> DIE AUFGABE:
Zitieren Sie aus dem Textauszug über Eliza Capais Film wortgetreu den Abschnitt, der mit den Worten "Eliza Capais Film" beginnt und mit "über die Schulter." endet.

> VORLIEGENDER TEXTAUSZUG:
Eliza Capais Film "Espero tua (re)volta", zu Deutsch etwa "Du bist dran", ist ein hochenergetisches Video, das immer wieder zu der wütend-engagierten Macela zurückkehrt. Die Kamera filmt wilde Straßenszenen, geht in enge Flure von Schulen, schaut Demonstranten über die Schulter.

In Rückblenden erfährt man vom historischen Kontext, lernt Aktivisten und Ziele kennen. Es sind die Proteste der jungen Generation Brasiliens, die 2013 mit Fahrpreisdemonstrationen begannen, aber schon kurze Zeit später das Thema Bildung in den Mittelpunkt stellten. "Wie wird unsere Zukunft aussehen?", fragen die Protagonisten zwischen Uni-Besetzung und lautstarkem Straßeneinsatz. Sie wollen wissen: "Wirst du frei und du selbst sein können? Werden Mädchen respektiert werden? Werden die Schulbücher schwarze Menschen erwähnen?" 

Waren es 2015 noch Schulen, die besetzt wurden, um damit mehr Bildungsgerechtigkeit zu fordern, ist es 2016 bereits ein Lokalparlament. Es hatte sich eine Massenbewegung geformt, da hatte die brasilianische Politik ihren krassen Rechtsruck noch gar nicht erfahren. "Das alles passiert mit der ersten Frau als Brasiliens Präsidentin", heißt es im Film. Will sagen: Eigentlich haben wir doch unsere Ziele erreicht. 

Was damals virulent war, bricht heute auf: Das Land hat mit Jair Bolsonaro ein extrem rechtes Staatsoberhaupt gewählt. "Er will Frauen an den Herd, Schwule und Lesben zurück in den Schrank. Er prahlt mit Gewalt und droht Minderheiten", sagt ­Capai. Bolsonaro lässt keinen Zweifel daran, für wessen Interessen er steht. Es kann also alles noch viel schlimmer kommen. 

Das Recht auf Bildung

Es scheint, als habe der mit 5.000 Euro dotierte Amnesty-Filmpreis dieses Jahr einen besonders würdigen Preisträger gefunden – feiert doch die Allgemeine Erklärung der Menschenrechte ihr 70. Jubiläum. Ihr Artikel 26 behandelt das Recht auf Bildung. 

Aktueller könne ein Film derzeit kaum sein, befand denn auch die Jury, zu der die Schauspielerin Pegah Ferydoni, die Produzentin und Regisseurin Feo Aladag und Amnesty-General­sekretär Markus N. Beeko gehörten. Sie zeichneten Regisseurin Capai im Februar bei den Berliner Filmfestspielen aus. 

Insgesamt waren 18 Filme für den Preis nominiert, darunter Werke wie etwa "Born in Ein" von Maryam Zaree über die Geschichte ihrer Geburt im berüchtigten Foltergefängnis von Teheran, und "Talking About Trees" von Suhaib Gasmelbari über die aktuelle politische Lage im Sudan. Starken Eindruck hinterließen auch Rodd Rathjens "Buoyancy" über Sklavenarbeiter auf asiatischen Fischkuttern und "Midnight Traveler", in dem Regisseur Hassan Fazili seine Flucht aus Afghanistan mit dem Handy dokumentiert hat.

[Teil einer Datendatei]
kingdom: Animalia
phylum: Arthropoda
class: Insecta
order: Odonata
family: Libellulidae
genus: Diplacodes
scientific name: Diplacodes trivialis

==

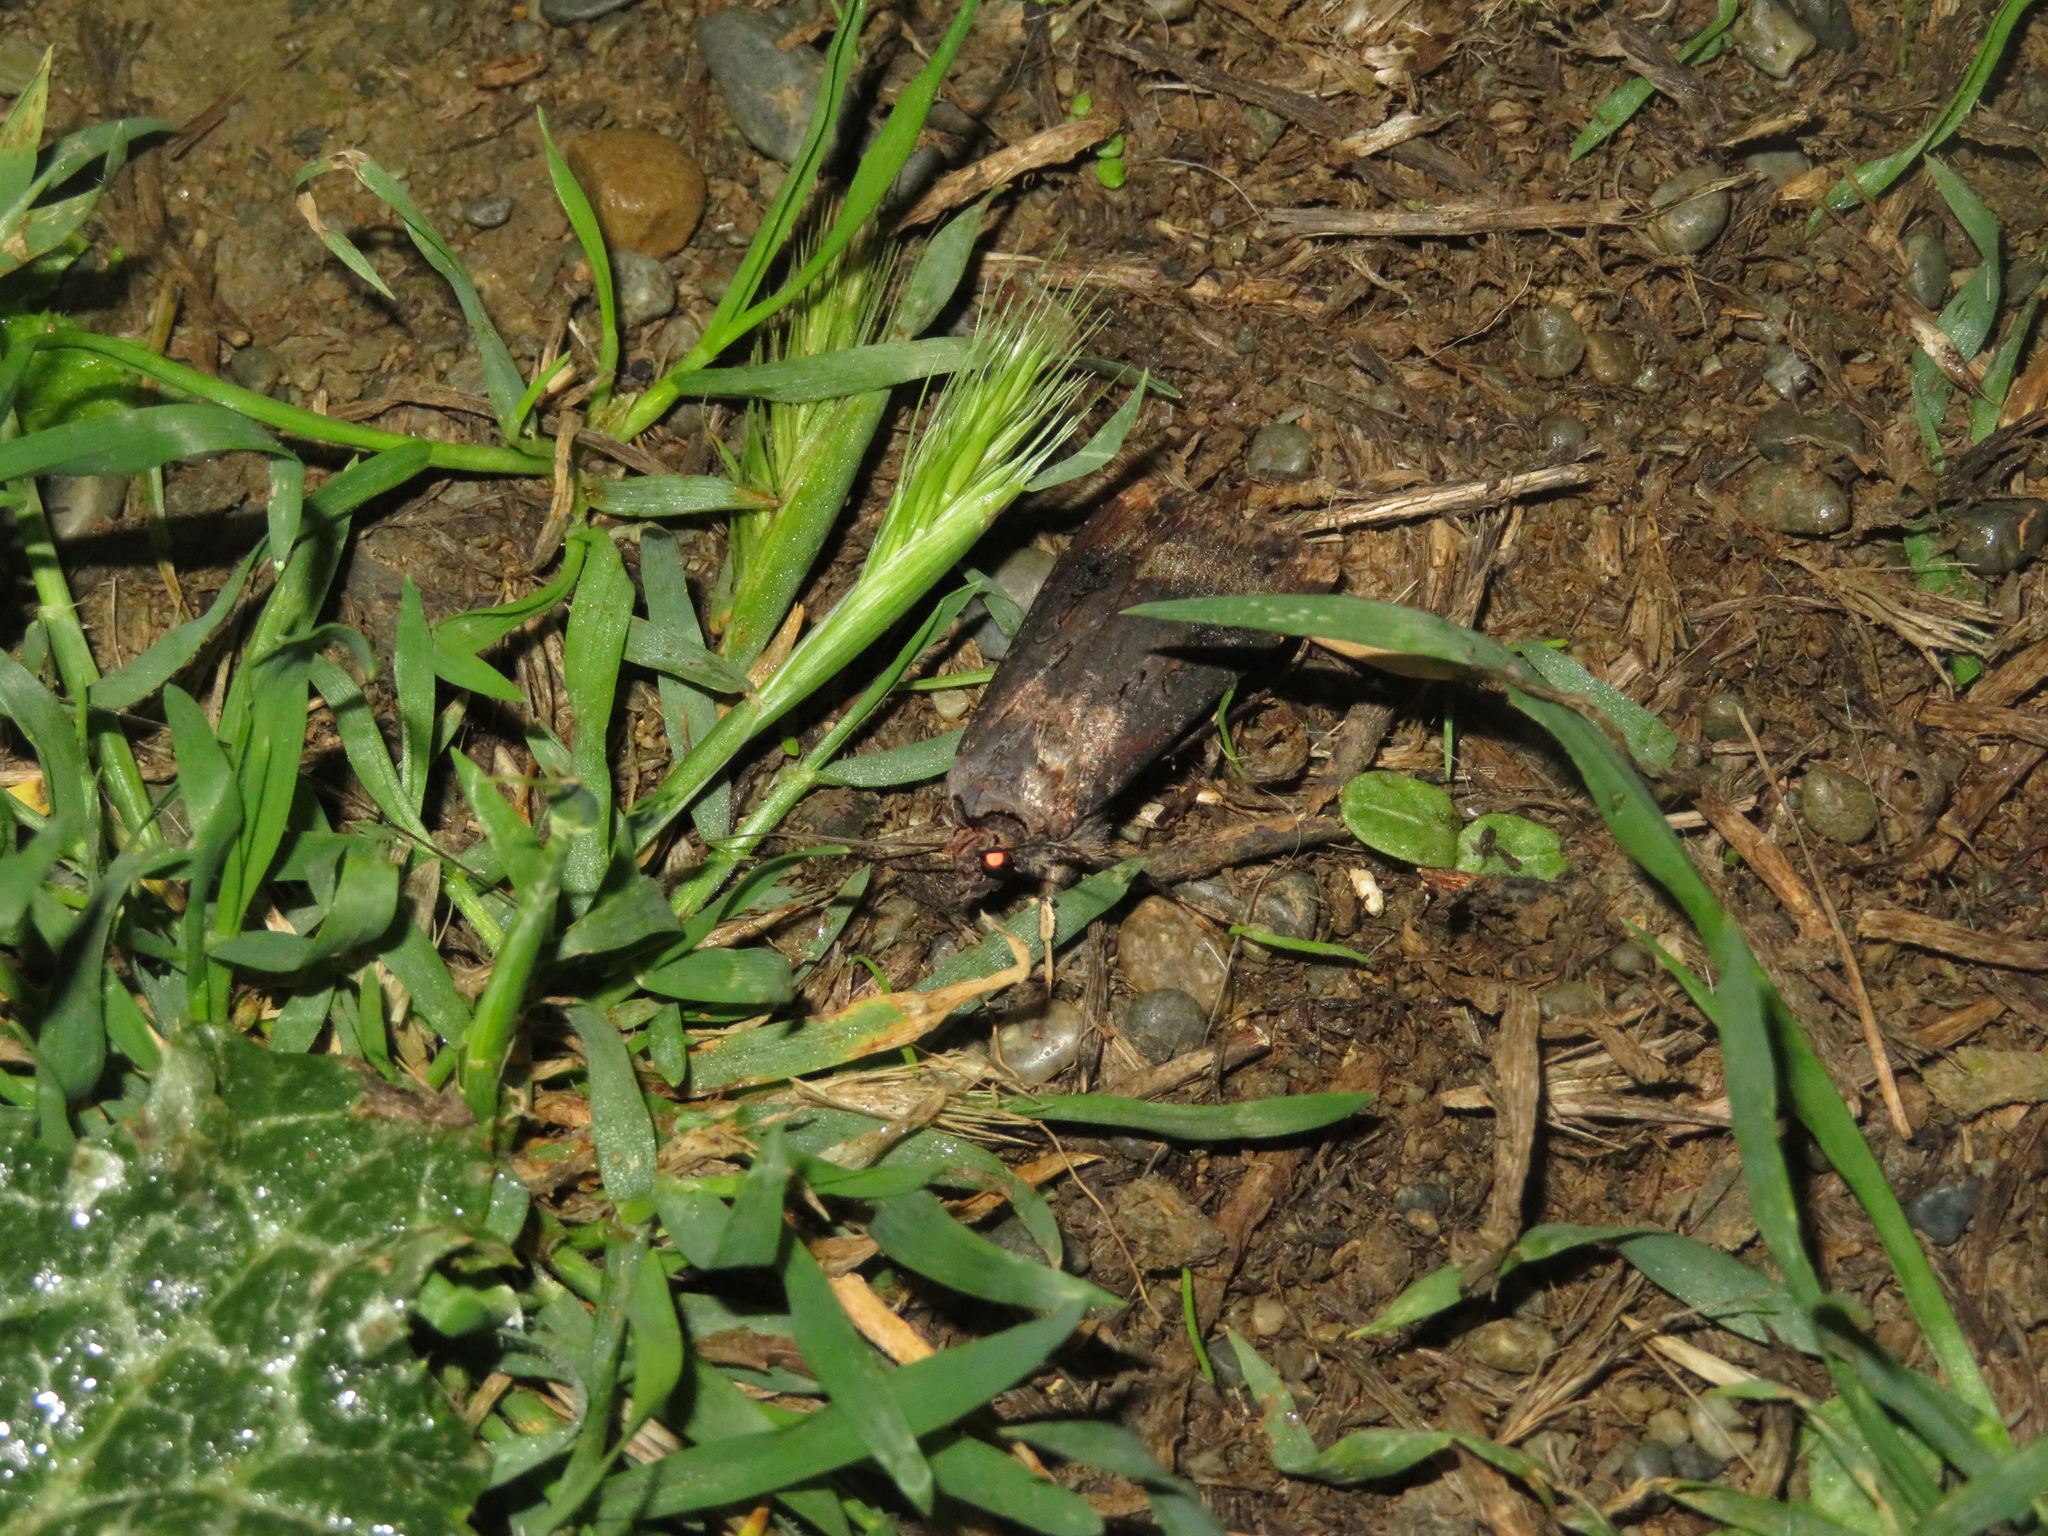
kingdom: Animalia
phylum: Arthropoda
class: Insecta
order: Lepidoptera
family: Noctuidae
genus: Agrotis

> ERGEBNIS DER ÜBUNG:
Eliza Capais Film "Espero tua (re)volta", zu Deutsch etwa "Du bist dran", ist ein hochenergetisches Video, das immer wieder zu der wütend-engagierten Macela zurückkehrt. Die Kamera filmt wilde Straßenszenen, geht in enge Flure von Schulen, schaut Demonstranten über die Schulter.